Labeled TrustSet Guided: Batch Active Learning with Reinforcement Learning

arXiv cs.LG / 4/15/2026

💬 OpinionIdeas & Deep AnalysisModels & Research

Key Points

  • The paper addresses limitations of traditional batch active learning by proposing TrustSet, which selects informative samples from labeled data while enforcing balanced class distribution to reduce long-tail effects.
  • TrustSet improves on approaches like CoreSet by using labeled feedback and model-oriented criteria (pruning redundancy) rather than relying mainly on unlabeled-data distribution metrics such as Mahalanobis distance.
  • To extend TrustSet’s labeled-data gains to the unlabeled pool, the authors introduce an RL-based sampling policy that approximates choosing high-quality TrustSet candidates from unlabeled data.
  • The combined method, BRAL-T (Batch Reinforcement Active Learning with TrustSet), is reported to reach state-of-the-art performance across 10 image classification benchmarks and 2 active fine-tuning tasks.
  • Overall, the work aims to reduce labeling costs and improve data efficiency for training large-scale deep learning models by leveraging both labeled information and reinforcement learning-driven selection.

Abstract

Batch active learning (BAL) is a crucial technique for reducing labeling costs and improving data efficiency in training large-scale deep learning models. Traditional BAL methods often rely on metrics like Mahalanobis Distance to balance uncertainty and diversity when selecting data for annotation.

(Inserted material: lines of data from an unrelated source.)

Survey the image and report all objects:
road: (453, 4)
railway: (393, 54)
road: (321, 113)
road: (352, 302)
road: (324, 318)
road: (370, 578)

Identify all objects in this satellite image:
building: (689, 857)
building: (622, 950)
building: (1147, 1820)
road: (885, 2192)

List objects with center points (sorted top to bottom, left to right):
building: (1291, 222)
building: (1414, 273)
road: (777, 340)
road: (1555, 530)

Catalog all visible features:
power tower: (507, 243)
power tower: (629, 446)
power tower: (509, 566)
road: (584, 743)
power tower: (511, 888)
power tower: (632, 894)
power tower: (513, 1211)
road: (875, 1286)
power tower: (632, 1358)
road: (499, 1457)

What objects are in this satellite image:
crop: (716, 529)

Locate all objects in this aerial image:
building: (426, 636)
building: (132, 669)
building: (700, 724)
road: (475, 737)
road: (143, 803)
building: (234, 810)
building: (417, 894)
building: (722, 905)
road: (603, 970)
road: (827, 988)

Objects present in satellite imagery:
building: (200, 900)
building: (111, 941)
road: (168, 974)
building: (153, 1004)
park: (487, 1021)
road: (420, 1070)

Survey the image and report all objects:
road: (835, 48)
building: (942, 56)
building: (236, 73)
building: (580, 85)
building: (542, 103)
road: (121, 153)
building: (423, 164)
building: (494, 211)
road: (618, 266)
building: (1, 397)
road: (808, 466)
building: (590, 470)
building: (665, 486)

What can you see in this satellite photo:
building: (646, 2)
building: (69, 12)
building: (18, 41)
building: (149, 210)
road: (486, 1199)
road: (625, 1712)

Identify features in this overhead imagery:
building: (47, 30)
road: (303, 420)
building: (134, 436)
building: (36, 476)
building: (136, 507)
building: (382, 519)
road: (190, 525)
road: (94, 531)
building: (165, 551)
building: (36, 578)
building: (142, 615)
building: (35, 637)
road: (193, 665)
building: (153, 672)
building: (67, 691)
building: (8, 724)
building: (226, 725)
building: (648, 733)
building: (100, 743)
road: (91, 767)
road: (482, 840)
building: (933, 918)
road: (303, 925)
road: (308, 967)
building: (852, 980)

However, these methods predominantly focus on the distribution of unlabeled data and fail to leverage feedback from labeled data or the model's performance. To address these limitations, we introduce TrustSet, a novel approach that selects the most informative data from the labeled dataset, ensuring a balanced class distribution to mitigate the long-tail problem. Unlike CoreSet, which focuses on maintaining the overall data distribution, TrustSet optimizes the model's performance by pruning redundant data and using label information to refine the selection process. To extend the benefits of TrustSet to the unlabeled pool, we propose a reinforcement learning (RL)-based sampling policy that approximates the selection of high-quality TrustSet candidates from the unlabeled data. Combining TrustSet and RL, we introduce the Batch Reinforcement Active Learning with TrustSet (BRAL-T) framework. BRAL-T achieves state-of-the-art results across 10 image classification benchmarks and 2 active fine-tuning tasks, demonstrating its effectiveness and efficiency in various domains.